- Exercise prompt: Print every line of the records below word for word, leaving out the pictures.
|---|
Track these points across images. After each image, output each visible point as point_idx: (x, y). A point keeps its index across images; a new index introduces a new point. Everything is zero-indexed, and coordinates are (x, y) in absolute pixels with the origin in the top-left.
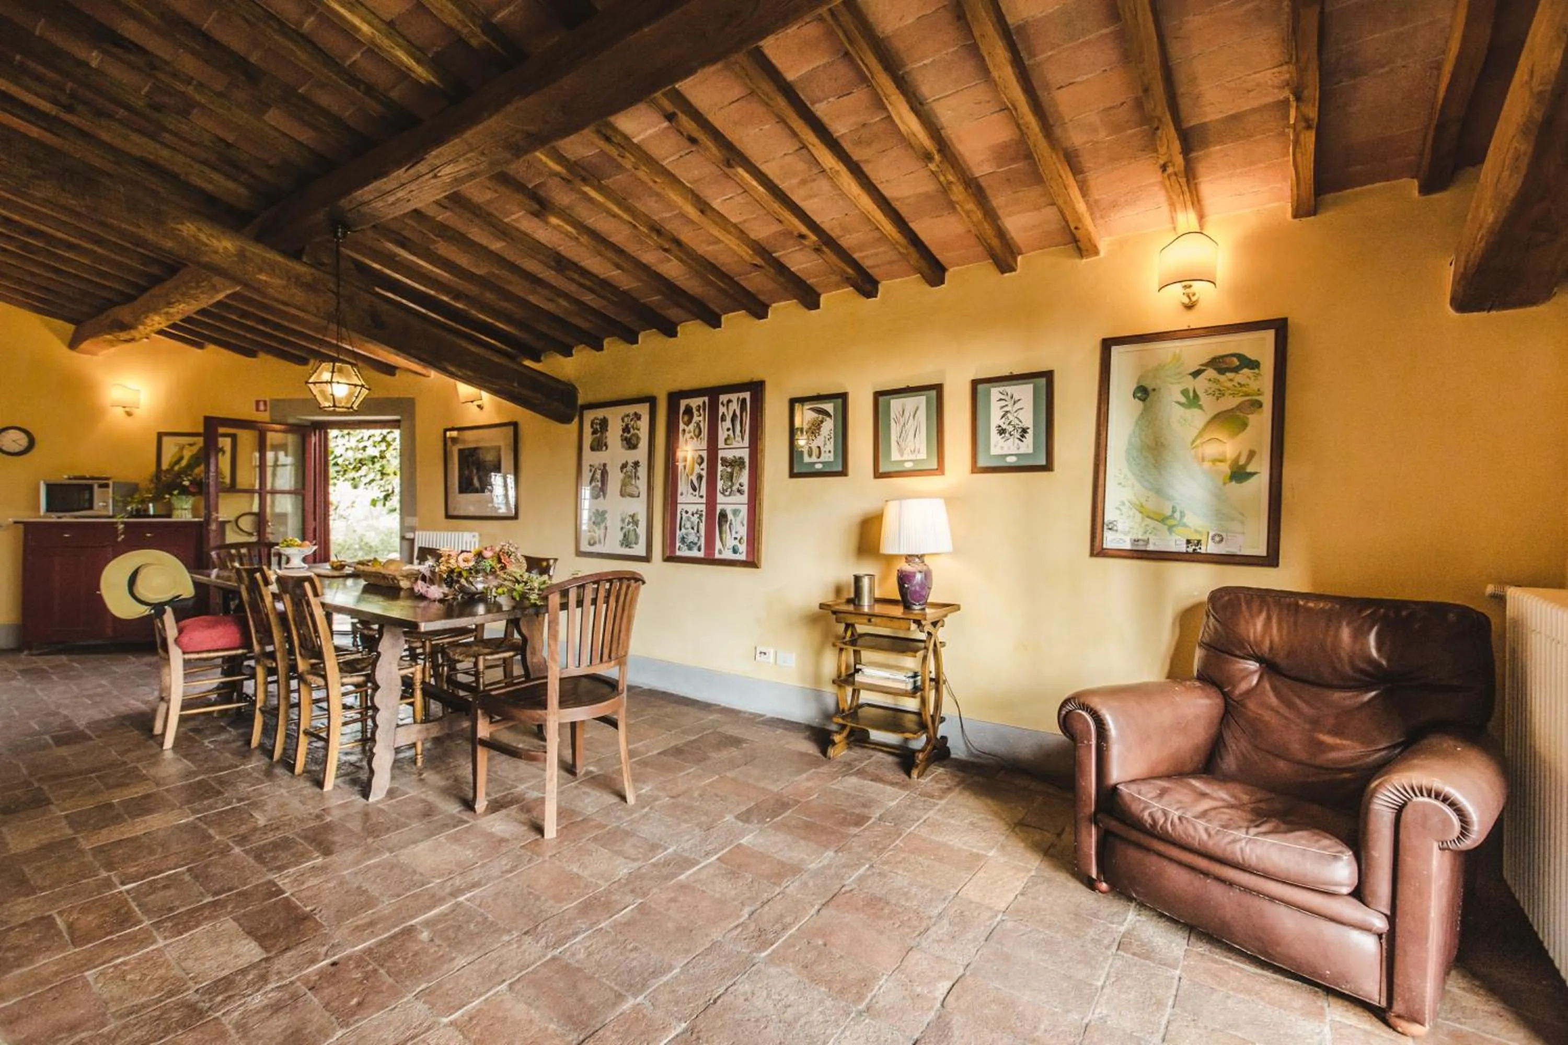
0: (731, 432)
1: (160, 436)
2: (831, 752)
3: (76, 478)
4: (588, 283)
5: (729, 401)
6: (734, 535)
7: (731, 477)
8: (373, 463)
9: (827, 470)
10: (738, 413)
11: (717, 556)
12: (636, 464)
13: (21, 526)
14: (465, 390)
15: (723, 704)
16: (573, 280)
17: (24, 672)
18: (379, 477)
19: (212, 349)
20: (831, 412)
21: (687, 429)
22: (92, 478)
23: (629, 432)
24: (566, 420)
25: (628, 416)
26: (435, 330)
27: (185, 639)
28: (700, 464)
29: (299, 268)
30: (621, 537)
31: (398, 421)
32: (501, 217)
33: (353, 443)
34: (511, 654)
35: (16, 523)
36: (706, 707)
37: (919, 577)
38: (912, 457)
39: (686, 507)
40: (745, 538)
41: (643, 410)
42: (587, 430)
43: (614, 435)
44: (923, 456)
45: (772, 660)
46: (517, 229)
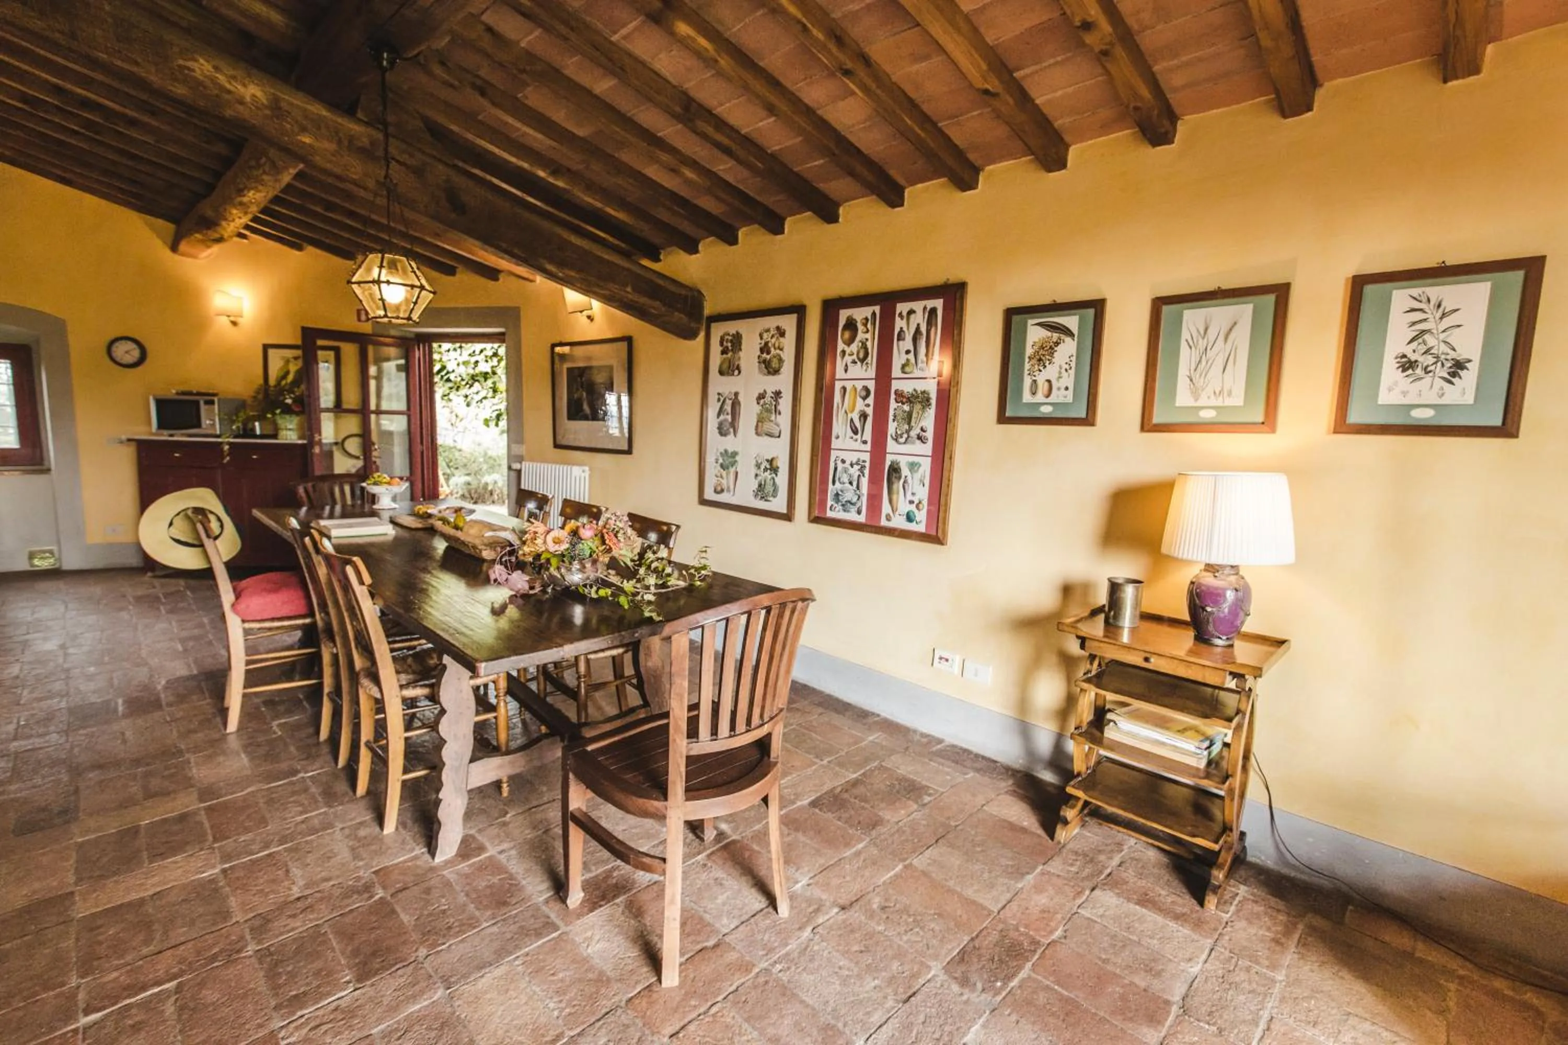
0: (911, 356)
1: (266, 347)
2: (1062, 834)
3: (184, 393)
4: (725, 141)
5: (911, 312)
6: (909, 497)
7: (909, 417)
8: (486, 379)
9: (1059, 414)
10: (923, 329)
11: (884, 522)
12: (778, 394)
13: (133, 445)
14: (573, 297)
15: (883, 715)
16: (704, 136)
17: (139, 599)
18: (491, 394)
19: (311, 251)
20: (1075, 330)
21: (848, 350)
22: (199, 394)
23: (768, 353)
24: (690, 335)
25: (768, 331)
26: (526, 215)
27: (242, 606)
28: (864, 398)
29: (355, 128)
30: (755, 486)
31: (503, 334)
32: (606, 32)
33: (465, 357)
34: (620, 650)
35: (129, 440)
36: (862, 715)
37: (1230, 595)
38: (1214, 402)
39: (843, 455)
40: (925, 503)
41: (789, 323)
42: (716, 348)
43: (749, 355)
44: (1237, 399)
45: (957, 670)
46: (630, 55)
|---|
- Response to this task:
Track these points across images. After each image, output each visible point as point_idx: (x, y). A point keeps its index across images; a new index introduces a new point. Everything is zero-indexed, and coordinates are (x, y) in absolute pixels with the origin in the top-left.
0: (731, 432)
1: (160, 436)
2: (831, 752)
3: (76, 478)
4: (588, 283)
5: (729, 401)
6: (734, 535)
7: (731, 477)
8: (373, 463)
9: (827, 470)
10: (738, 413)
11: (717, 556)
12: (636, 464)
13: (21, 526)
14: (465, 390)
15: (723, 704)
16: (573, 280)
17: (24, 672)
18: (379, 477)
19: (212, 349)
20: (831, 412)
21: (687, 429)
22: (92, 478)
23: (629, 432)
24: (566, 420)
25: (628, 416)
26: (435, 330)
27: (185, 639)
28: (700, 464)
29: (299, 268)
30: (621, 537)
31: (398, 421)
32: (501, 217)
33: (353, 443)
34: (511, 654)
35: (16, 523)
36: (706, 707)
37: (919, 577)
38: (912, 457)
39: (686, 507)
40: (745, 538)
41: (643, 410)
42: (587, 430)
43: (614, 435)
44: (923, 456)
45: (772, 660)
46: (517, 229)
0: (911, 356)
1: (266, 347)
2: (1062, 834)
3: (184, 393)
4: (725, 141)
5: (911, 312)
6: (909, 497)
7: (909, 417)
8: (486, 379)
9: (1059, 414)
10: (923, 329)
11: (884, 522)
12: (778, 394)
13: (133, 445)
14: (573, 297)
15: (883, 715)
16: (704, 136)
17: (139, 599)
18: (491, 394)
19: (311, 251)
20: (1075, 330)
21: (848, 350)
22: (199, 394)
23: (768, 353)
24: (690, 335)
25: (768, 331)
26: (526, 215)
27: (242, 606)
28: (864, 398)
29: (355, 128)
30: (755, 486)
31: (503, 334)
32: (606, 32)
33: (465, 357)
34: (620, 650)
35: (129, 440)
36: (862, 715)
37: (1230, 595)
38: (1214, 402)
39: (843, 455)
40: (925, 503)
41: (789, 323)
42: (716, 348)
43: (749, 355)
44: (1237, 399)
45: (957, 670)
46: (630, 55)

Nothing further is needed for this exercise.